A full month of frenzied holiday extravagance requires a clear plate, so I’m ridding my notebook of some political leftovers.
When the Clark County Democratic Party hosted the Jefferson Jackson Dinner 12 days ago, the event was hyped for its unprecedented size and the presence of all eight presidential candidates. But some of the mishaps at the dinner were old hat to county Democrats.
At 4:50 p.m., just minutes before the CNN presidential debate was to begin at UNLV, the scene at the Paris-Las Vegas convention area was more akin to the 1968 Democratic National Convention, albeit with the rabble rousers in formal attire.
Registration lists had been lost. The doors to the debate-watching reception were still closed, and several men argued vociferously with Erin Bilbray-Kohn, the event organizer, who had the unfortunate task of handing out credentials to those at the end of the alphabet.
To be certain, nobody anticipated a crowd of 2,300 — registrations increased by 600 in a matter of two days, requiring the hotel to “knock out a wall” to make more space in the ballroom.
To be fair, no one could have pulled off such a monstrous event with a year’s planning, let alone a measly three months of work.
But the county party failed to attract much national press, and those who arrived post-debate in time for speeches by Sens. Joe Biden, Barack Obama and Hillary Clinton would have had to rent a room to file reports because the hotel lacked Wi-Fi.
Even local media were stymied by the lack of technology and the 7 p.m. closing of the business center. Thankfully, resourceful journalists and good public relations officials can work things out despite all the best efforts of the Democrats to screw it up.
So here’s a belated thanks to the Harrah’s public relations team and catering manager. I filed my column on a catering computer in a back-of-the-house office. Apparently, I didn’t look that unusual. One employee came in and asked me for a pen and another for the weekend schedule.
County Chairman John Hunt called the pre-event registration nightmares “growing pains,” and suggested that the sheer size of the event outweighed any temporary setbacks. But the county party is also guilty of a little one-upmanship. The party strives to have its own building, and is hoping to flex enough muscle for the state party to notice.
The 2008 presidential campaign in Nevada — in advance of the state’s Jan. 19 caucuses and the run-up to the general election — will be of a magnitude that dwarfs any Jefferson Jackson Dinner or anything seen in the past two presidential cycles. Organization is key to any chance Democrats have of turning Nevada blue.
And thankfully for them, there’s still a whole year to prove Democratic organization in Clark County is not an oxymoron.
On “Cyber Monday” I visited various presidential Web sites for a look at their Nevada pages.
On the Republican side of the aisle, Mitt Romney’s attention to the Silver State is golden.

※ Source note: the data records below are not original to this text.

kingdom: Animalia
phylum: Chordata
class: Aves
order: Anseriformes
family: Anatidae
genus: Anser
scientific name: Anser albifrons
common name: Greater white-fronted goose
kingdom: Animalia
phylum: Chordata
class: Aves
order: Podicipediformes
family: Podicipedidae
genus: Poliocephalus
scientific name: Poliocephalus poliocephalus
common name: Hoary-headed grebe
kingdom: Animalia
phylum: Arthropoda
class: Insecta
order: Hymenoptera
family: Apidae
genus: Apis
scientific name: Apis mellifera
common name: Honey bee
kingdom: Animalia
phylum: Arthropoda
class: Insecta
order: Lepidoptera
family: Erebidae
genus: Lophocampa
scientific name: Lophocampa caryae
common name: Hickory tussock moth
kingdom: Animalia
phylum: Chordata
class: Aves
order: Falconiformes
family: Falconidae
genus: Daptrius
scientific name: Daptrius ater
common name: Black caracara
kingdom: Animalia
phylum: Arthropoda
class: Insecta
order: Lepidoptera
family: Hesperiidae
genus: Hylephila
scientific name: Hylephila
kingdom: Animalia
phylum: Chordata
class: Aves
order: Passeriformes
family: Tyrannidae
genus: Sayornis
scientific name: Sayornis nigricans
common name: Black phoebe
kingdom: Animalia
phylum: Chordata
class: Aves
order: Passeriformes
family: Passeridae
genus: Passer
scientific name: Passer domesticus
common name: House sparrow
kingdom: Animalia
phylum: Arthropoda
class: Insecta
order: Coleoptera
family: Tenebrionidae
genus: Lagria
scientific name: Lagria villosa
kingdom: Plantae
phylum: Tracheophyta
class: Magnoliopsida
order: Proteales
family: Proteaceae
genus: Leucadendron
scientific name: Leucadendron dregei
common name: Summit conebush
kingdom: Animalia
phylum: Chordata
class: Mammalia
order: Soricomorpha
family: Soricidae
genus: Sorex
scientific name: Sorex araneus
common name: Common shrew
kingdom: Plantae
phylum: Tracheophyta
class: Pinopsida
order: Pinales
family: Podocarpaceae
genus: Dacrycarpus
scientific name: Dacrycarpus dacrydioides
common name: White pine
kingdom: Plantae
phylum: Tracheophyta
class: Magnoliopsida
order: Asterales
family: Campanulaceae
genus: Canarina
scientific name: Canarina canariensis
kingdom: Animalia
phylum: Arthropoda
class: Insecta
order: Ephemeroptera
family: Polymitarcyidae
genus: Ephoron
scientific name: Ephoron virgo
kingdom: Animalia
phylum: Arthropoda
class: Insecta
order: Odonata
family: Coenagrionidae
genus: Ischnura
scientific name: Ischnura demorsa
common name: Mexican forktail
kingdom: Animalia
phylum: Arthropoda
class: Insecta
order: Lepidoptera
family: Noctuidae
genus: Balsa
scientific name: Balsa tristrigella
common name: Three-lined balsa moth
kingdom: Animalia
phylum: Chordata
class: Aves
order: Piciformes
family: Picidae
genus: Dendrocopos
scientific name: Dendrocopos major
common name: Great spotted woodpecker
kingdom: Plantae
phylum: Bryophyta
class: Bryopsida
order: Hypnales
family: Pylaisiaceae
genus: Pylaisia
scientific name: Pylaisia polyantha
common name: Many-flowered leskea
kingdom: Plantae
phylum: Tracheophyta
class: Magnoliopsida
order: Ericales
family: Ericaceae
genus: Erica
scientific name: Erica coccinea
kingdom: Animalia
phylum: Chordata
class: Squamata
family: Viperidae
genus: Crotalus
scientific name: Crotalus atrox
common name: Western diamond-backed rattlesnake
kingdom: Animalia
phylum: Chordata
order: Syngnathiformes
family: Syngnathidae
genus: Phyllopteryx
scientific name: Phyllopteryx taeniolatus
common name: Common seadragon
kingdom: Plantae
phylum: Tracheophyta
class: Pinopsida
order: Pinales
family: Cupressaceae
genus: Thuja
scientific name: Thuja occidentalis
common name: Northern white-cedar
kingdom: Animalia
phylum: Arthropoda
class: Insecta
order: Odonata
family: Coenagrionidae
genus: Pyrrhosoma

Not only does the section have a local blog and information about how to get connected to the campaign and events, it also reminds Republicans they have until Dec. 19 to register for the caucus.
Rep. Ron Paul’s Nevada site is also well done, with similar information about the registration deadline and caucus process. He even stresses Nevada in his end-of-year fundraising pitch.
After five minutes on Rudy Giuliani’s official site, I couldn’t even find a special page for Iowa and New Hampshire, let alone Nevada.
John McCain is still building his Nevada team. His site asks you to fill out a form.
Fred Thompson’s been here, but he doesn’t list Nevada as an early state. Mike Huckabee has no Nevada focus; he’s spending his small capital in bigger Iowa.
On the Democratic side, most candidates have Nevada-specific sites, with Sen. Hillary Clinton (who else) taking the cake. Clinton’s site has numerous photos of her numerous events here. Assemblyman Ruben Kihuen’s endorsement is prominently featured, as are links to five specific Nevada coalitions for Clinton.
Sen. Barack Obama is “en la radio en Nevada.” He understands the local lingo, with a reference to “over the hump in Pahrump” and is outwardly encouraging all those restless Californians to come here in his “Drive to Nevada.” Utahns and Idahoans are also invited to hit Elko in mid-December for an organizing push.
John Edwards, New Mexico Gov. Bill Richardson and Sen. Joe Biden each have Nevada-passable sites, with less pizzazz than Clinton or Obama.
If the “Cyber Monday” winners are any indication of early-state votes, a Clinton-Romney match-up would emerge.
Then again, that’s why it’s called “cyber.” The real proof comes at caucus and primary time.